Hardware interfacing

  • lib/mips.inc, n64.inc, n64_gfx.inc, n64_rsp.inc: CPU, RCP definitions and convenience macros.

    These are mostly from krom's N64 Bare Metal repo, full of many excellent examples and tests for every aspect of the N64. I've added a few things, notably MIPS cache ops.

  • dlist.asm: Static RDP display lists for PPU and profile bars, to keep it simple there is one for each framebuffer. Also templates for the text dlist.

  • ai.asm: Audio init and scheduling.

  • pi.asm: Cartridge bus DMA, used for NES ROM load and save to SRAM, sync or async

  • pi_basics.asm: Sync read, for use by loader.asm

  • rsp.asm: RSP init, runs completion vectors on interrupt and restarts (unless idle), restarts on incoming request if idle.

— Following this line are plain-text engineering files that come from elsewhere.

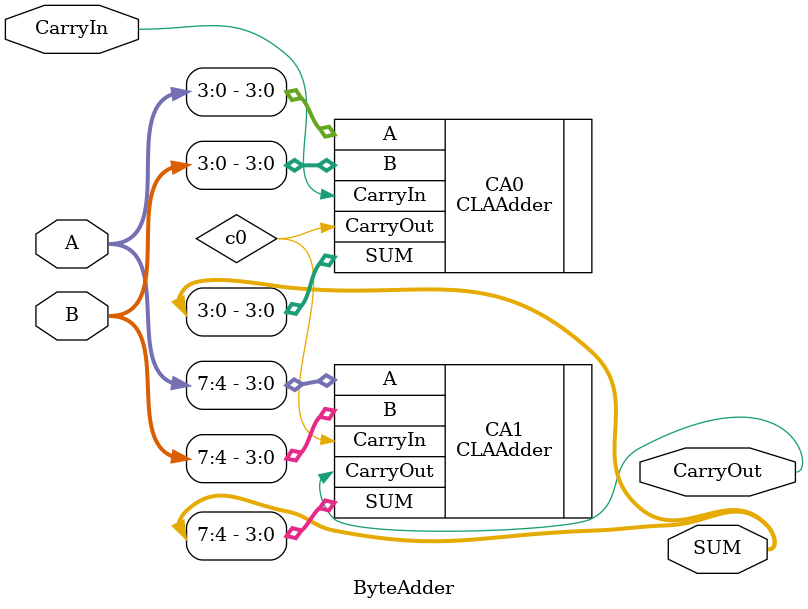
<source format=v>

`include "CLAAdder.v"

module ByteAdder(A,B,CarryIn,SUM,CarryOut);
	input [7:0] A,B;
	input CarryIn;
	output [7:0] SUM;
	output CarryOut;
	wire c0;
	
	CLAAdder CA0(.A(A[3:0]),.B(B[3:0]),.CarryIn(CarryIn),.SUM(SUM[3:0]),.CarryOut(c0));
	CLAAdder CA1(.A(A[7:4]),.B(B[7:4]),.CarryIn(c0),.SUM(SUM[7:4]),.CarryOut(CarryOut));
	
endmodule
</source>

  • si.asm: Controller access, async

  • vi.asm: Video init and scheduling, simple double frame buffer, RDP interrupt handler scheduling several dlists, text blitting with CPU and RDP

Emulation

  • timing.asm: All model-dependent timing info, currently NTSC or PAL, selectable at build time.

CPU

  • cpu.asm: 6502 memory layout and init, instruction fetch (FetchOpcode), interrupts, and the building blocks of the opcodes.
  • opcodes.asm: Two-instruction entries for all (official) opcodes, mostly jumps into addressing modes in cpu.asm, distinguished by the instruction in the delay slot.
  • cpu_io.asm, cpu_ppu.asm: Read and write handlers for I/O (joypad), APU, and PPU, mostly jump tables and calls into apu.asm and ppu.asm.

PPU

  • ppu.asm: Shell for PPU task overlays, init, register read/write handlers.
  • ppu_task.asm: PPU task, which builds conv buffers to send to the ucode.
  • ppu_tables.asm: RGB palette LUT, bit reversal for horizontal sprite flip
  • ucode_ppu.asm: PPU ucode task, tile conversion and sprite blitting
  • ucode_tables.asm: Mostly constants to be loaded into VU registers for tile conversion. Also APU sequencer and mixer tables.

APU

  • apu.asm: APU frame task, which runs on the frame counter (1/4 frame) clock, and APU DMC task, which runs at 1/8th the DMC rate. Register handlers. These all write alists as needed.
  • ucode_apu.asm: APU ucode task, audio synthesis

Cartridge

  • rom.asm: NES ROM loading, sets defaults for mapper 0, provides routines for building mappers, shell for mapper overlays.
  • mappers/*: A file for each supported iNES mapper, these are overlays managed by rom.asm. CPU and PPU memory map init (TLB and hooks), register handlers.

Tools

  • tools/bass: Git submodule link to the bass assembler
  • tools/chksum64.c: Sets the header checksum, GPL licensed by Andreas Sterbenz, minor tweaks to compile on x86_64.
  • tools/interleave_font.c: Produces rdpfont.bin from font.bin
  • tools/reverse_bits.c: Builds the bit reversal lookup table
  • tools/scale_dmc.c: Builds the DMC timing tables

Etc

  • lib/debug_print.asm: String copies and integer formatting. Supports outputting to an IS Viewer debug port, I've used this with cen64's -is-viewer option.
  • profile_bars.asm: This unconscionable code sets the corners of rectangles in the profile bar dlist.
  • menu.asm: A simple textual menu UI, drawn with the RDP.
  • save.asm: SRAM save and associated UI (error and success messages)
  • N64_BOOTCODE.BIN: Required (with a 6102 CIC) to pass the IPL checksum, loads the first 1MB into RDRAM at boot.
  • font.bin: 8x8 1bpp font
  • rdpfont.bin: 8x8 1bpp font, interleaved for use as 4bpp on the RDP with palettes that select each bitplane
  • pkg/roms/efp6.nes, nestify7.nes: Two NES programs, Escape from Pong and Nestify. These are run if no ROM is found, as an easter egg.